Restate the listing that follows word for word, without its pictures.

___ Material for the task ___

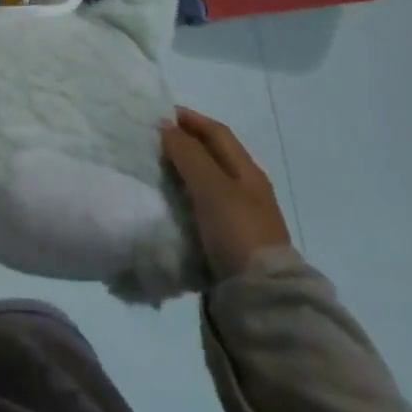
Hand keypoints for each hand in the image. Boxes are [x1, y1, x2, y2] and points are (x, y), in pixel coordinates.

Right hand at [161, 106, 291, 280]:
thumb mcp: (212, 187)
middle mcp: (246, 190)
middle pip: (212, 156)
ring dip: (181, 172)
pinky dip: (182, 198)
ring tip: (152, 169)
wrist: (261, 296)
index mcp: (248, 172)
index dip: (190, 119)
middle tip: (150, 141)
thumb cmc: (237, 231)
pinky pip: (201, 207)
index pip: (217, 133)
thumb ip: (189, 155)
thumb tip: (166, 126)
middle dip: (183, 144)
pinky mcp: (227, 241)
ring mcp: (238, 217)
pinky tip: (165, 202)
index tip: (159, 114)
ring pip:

___

• **Exercise output**
Hand keypoints for each hand in the image. Boxes are [x1, y1, x2, y2] and points are (x, y), in pixel coordinates.

Right hand at [161, 106, 291, 280]:
thumb mcp: (212, 187)
middle mcp: (246, 190)
middle pip: (212, 156)
ring dip: (181, 172)
pinky dip: (182, 198)
ring tip: (152, 169)
wrist: (261, 296)
index mcp: (248, 172)
index dip: (190, 119)
middle tip: (150, 141)
thumb cmc: (237, 231)
pinky pip: (201, 207)
index pip: (217, 133)
thumb ip: (189, 155)
thumb tip: (166, 126)
middle dip: (183, 144)
pinky mcp: (227, 241)
ring mcp: (238, 217)
pinky tip: (165, 202)
index tip: (159, 114)
ring pip:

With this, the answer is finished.